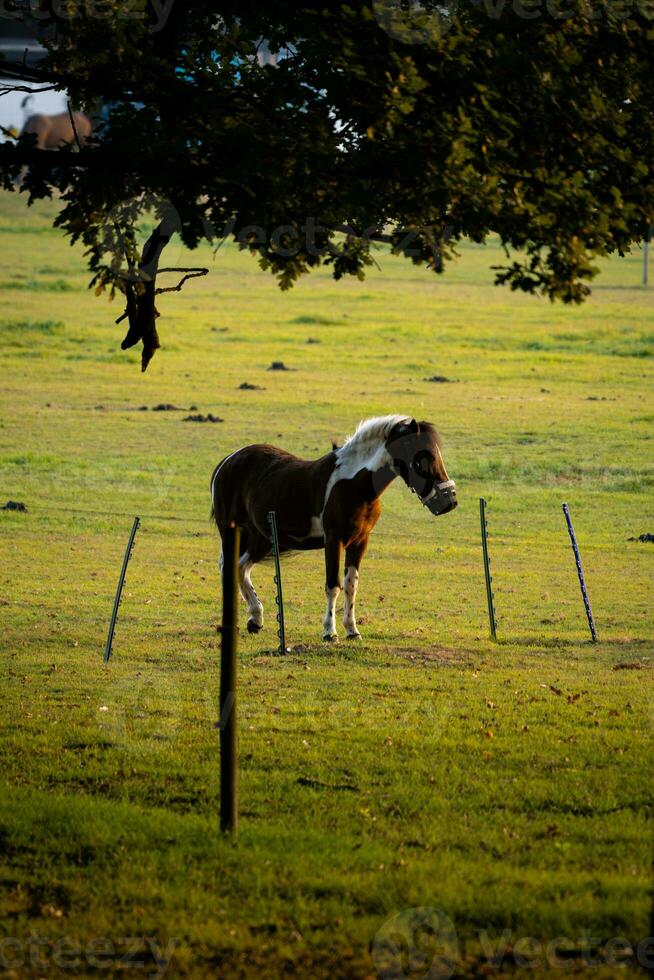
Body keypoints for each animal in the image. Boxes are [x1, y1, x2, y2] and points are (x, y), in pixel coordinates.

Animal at [213, 416, 458, 640]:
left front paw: (352, 630)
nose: (449, 501)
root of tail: (227, 461)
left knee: (240, 567)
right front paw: (330, 632)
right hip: (234, 532)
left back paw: (255, 619)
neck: (355, 484)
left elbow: (351, 585)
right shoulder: (333, 540)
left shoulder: (360, 542)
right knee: (230, 567)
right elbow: (333, 585)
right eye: (423, 458)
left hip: (261, 538)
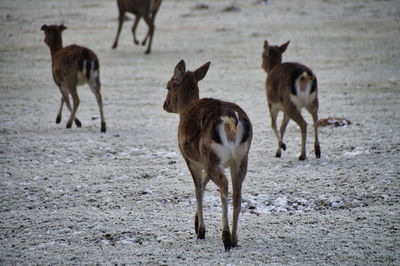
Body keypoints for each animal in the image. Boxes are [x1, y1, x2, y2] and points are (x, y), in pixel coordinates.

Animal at [163, 59, 253, 250]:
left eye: (168, 86)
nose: (165, 105)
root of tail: (231, 119)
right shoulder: (205, 162)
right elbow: (204, 183)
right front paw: (196, 221)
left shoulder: (191, 159)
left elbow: (197, 189)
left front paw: (200, 231)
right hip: (241, 158)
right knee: (237, 193)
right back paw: (234, 239)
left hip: (212, 156)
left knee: (224, 185)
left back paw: (225, 237)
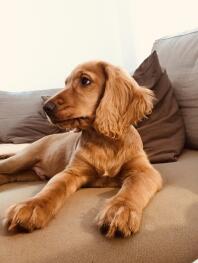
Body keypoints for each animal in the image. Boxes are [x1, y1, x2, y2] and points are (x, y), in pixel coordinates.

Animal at [0, 60, 162, 238]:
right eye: (65, 83)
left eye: (85, 81)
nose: (46, 107)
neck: (104, 141)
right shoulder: (71, 172)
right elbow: (52, 188)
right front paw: (32, 206)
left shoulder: (143, 171)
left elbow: (133, 188)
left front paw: (120, 210)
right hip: (19, 160)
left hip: (24, 173)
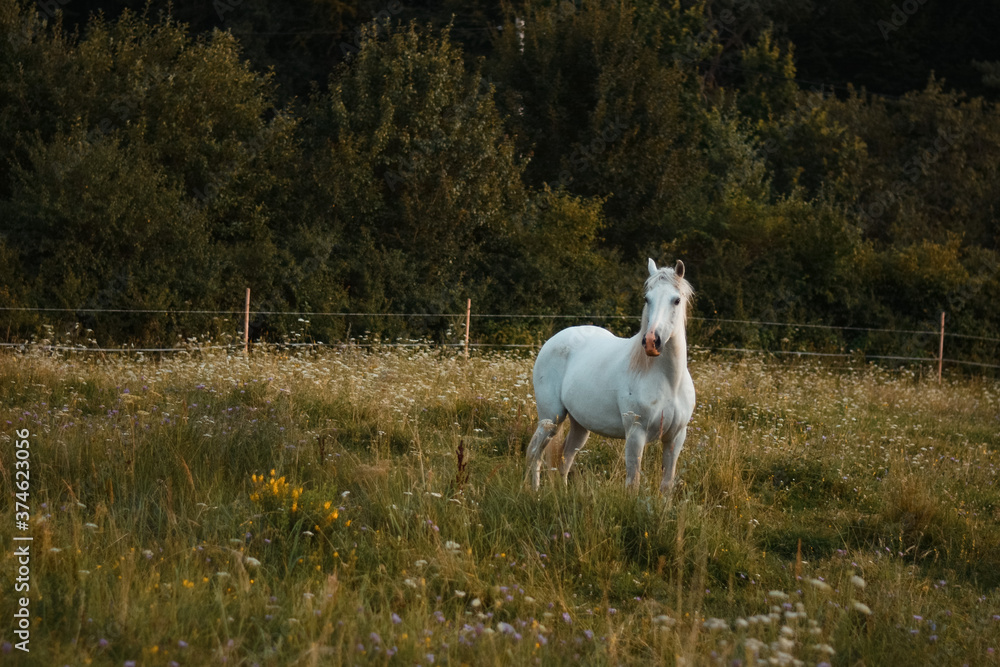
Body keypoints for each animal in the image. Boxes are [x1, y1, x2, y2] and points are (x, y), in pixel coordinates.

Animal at [525, 258, 696, 494]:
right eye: (647, 298)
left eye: (676, 300)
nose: (651, 342)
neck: (670, 381)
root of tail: (554, 339)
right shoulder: (635, 434)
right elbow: (633, 482)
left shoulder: (675, 438)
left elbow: (667, 484)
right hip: (551, 418)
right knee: (535, 453)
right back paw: (535, 492)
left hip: (579, 425)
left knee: (565, 458)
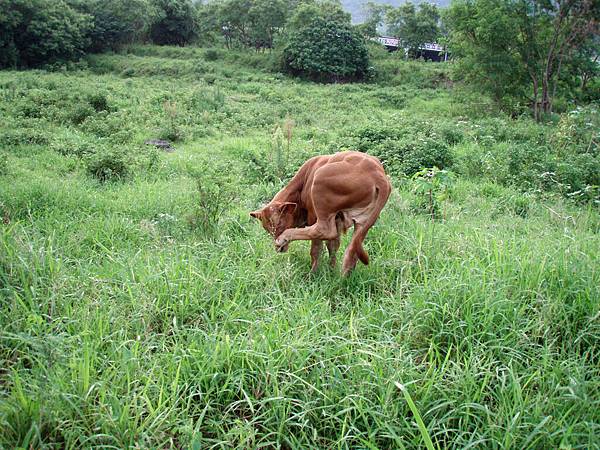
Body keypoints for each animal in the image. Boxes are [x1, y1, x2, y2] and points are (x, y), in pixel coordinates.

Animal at [251, 151, 392, 274]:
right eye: (268, 229)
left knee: (322, 231)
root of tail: (377, 173)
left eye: (279, 223)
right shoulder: (338, 219)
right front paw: (331, 269)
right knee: (351, 252)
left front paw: (314, 273)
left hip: (319, 182)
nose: (279, 248)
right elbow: (333, 245)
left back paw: (286, 238)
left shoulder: (314, 215)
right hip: (363, 223)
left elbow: (316, 248)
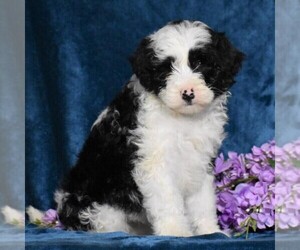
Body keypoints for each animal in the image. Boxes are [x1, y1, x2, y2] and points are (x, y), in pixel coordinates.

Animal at [55, 20, 244, 236]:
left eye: (200, 64)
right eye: (166, 70)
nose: (187, 93)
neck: (183, 119)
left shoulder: (200, 161)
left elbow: (202, 201)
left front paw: (209, 231)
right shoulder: (155, 163)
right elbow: (168, 201)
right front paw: (176, 232)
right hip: (99, 210)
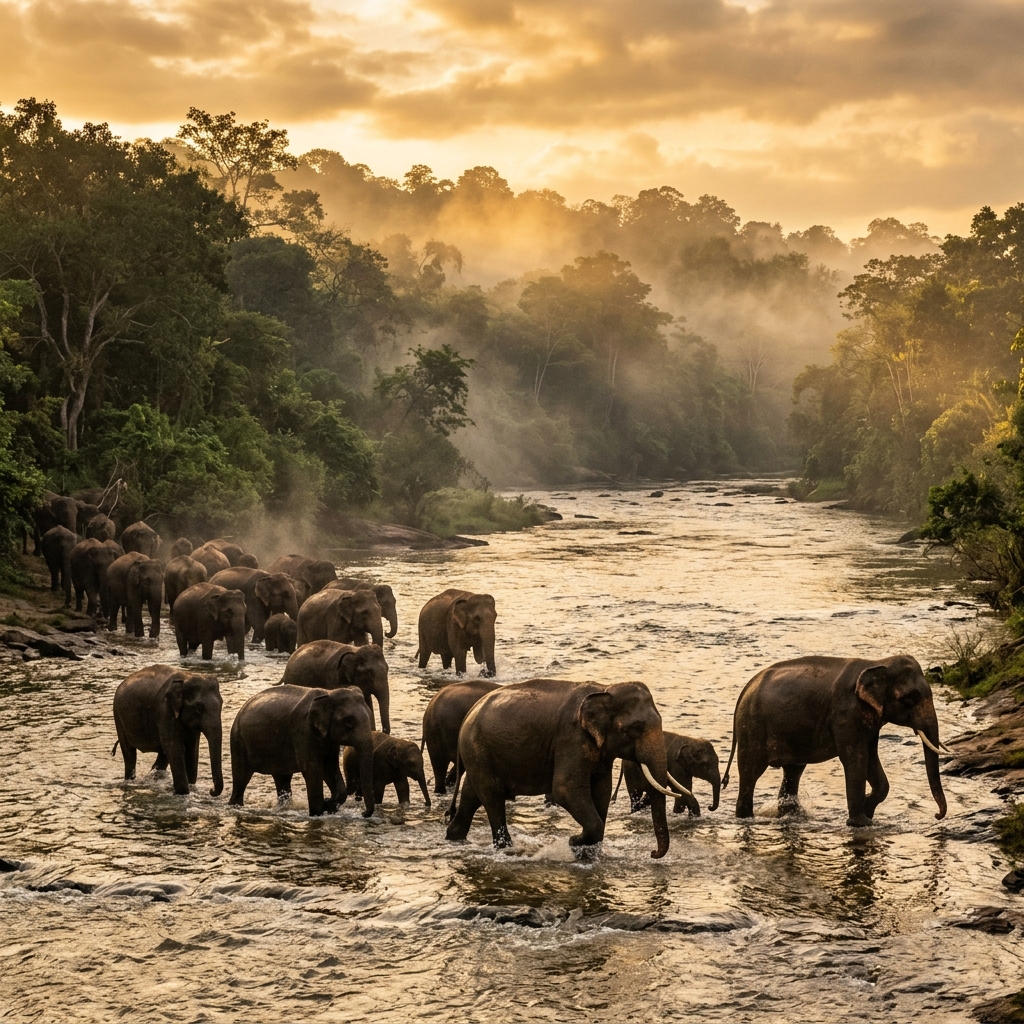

· · · · · · ·

| ABOUT THIS EXERCISE |
Among the lines of the entries, count those containing the string "knee" and give only the number.

| FINISHED EXERCISE |
8